*Document segment*:
--- START ---

This change, which allows @llvm.assume to be used from within computeKnownBits
(and other associated functions in ValueTracking), a

Make use of @llvm.assume in ValueTracking (computeKnownBits, etc.)

This change, which allows @llvm.assume to be used from within computeKnownBits
(and other associated functions in ValueTracking), adds some (optional)
parameters to computeKnownBits and friends. These functions now (optionally)
take a "context" instruction pointer, an AssumptionTracker pointer, and also a
DomTree pointer, and most of the changes are just to pass this new information
when it is easily available from InstSimplify, InstCombine, etc.

As explained below, the significant conceptual change is that known properties
of a value might depend on the control-flow location of the use (because we
care that the @llvm.assume dominates the use because assumptions have
control-flow dependencies). This means that, when we ask if bits are known in a
value, we might get different answers for different uses.

--- END ---

*Supplied information*:
--- START ---

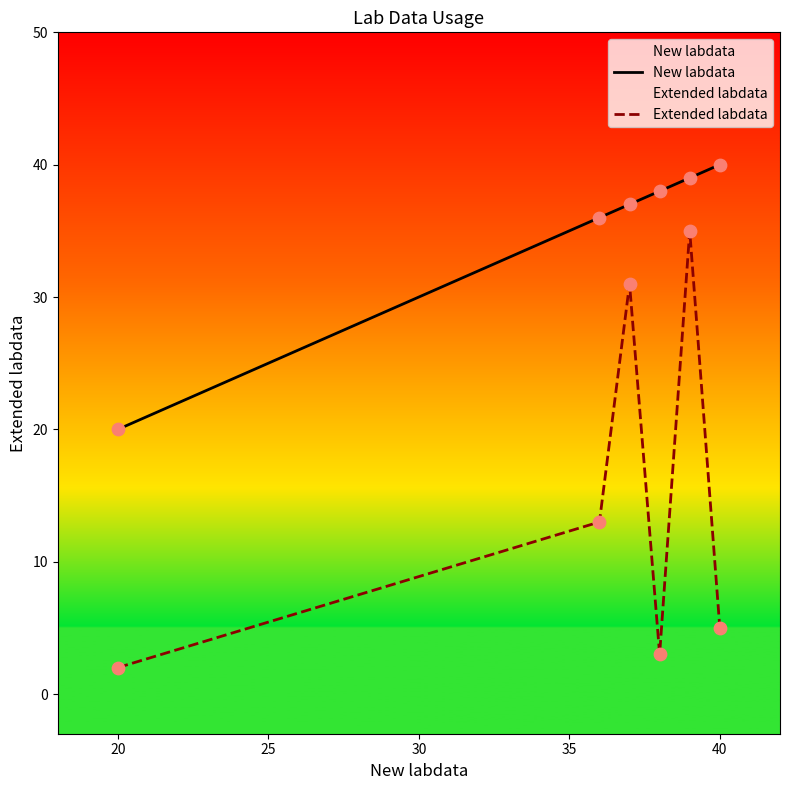

What are all the series names shown in the legend?

New labdata, Extended labdata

--- END ---

*Tasks to perform*:
a. According to the ValueTracking change description, what might the known properties of a value depend on?
b. List the pointers that the ValueTracking change description says computeKnownBits and related functions can now optionally take.

*Solutions to the exercise*:
a. They might depend on the control-flow location of the use.

b.
- A "context" instruction pointer
- An AssumptionTracker pointer
- A DomTree pointer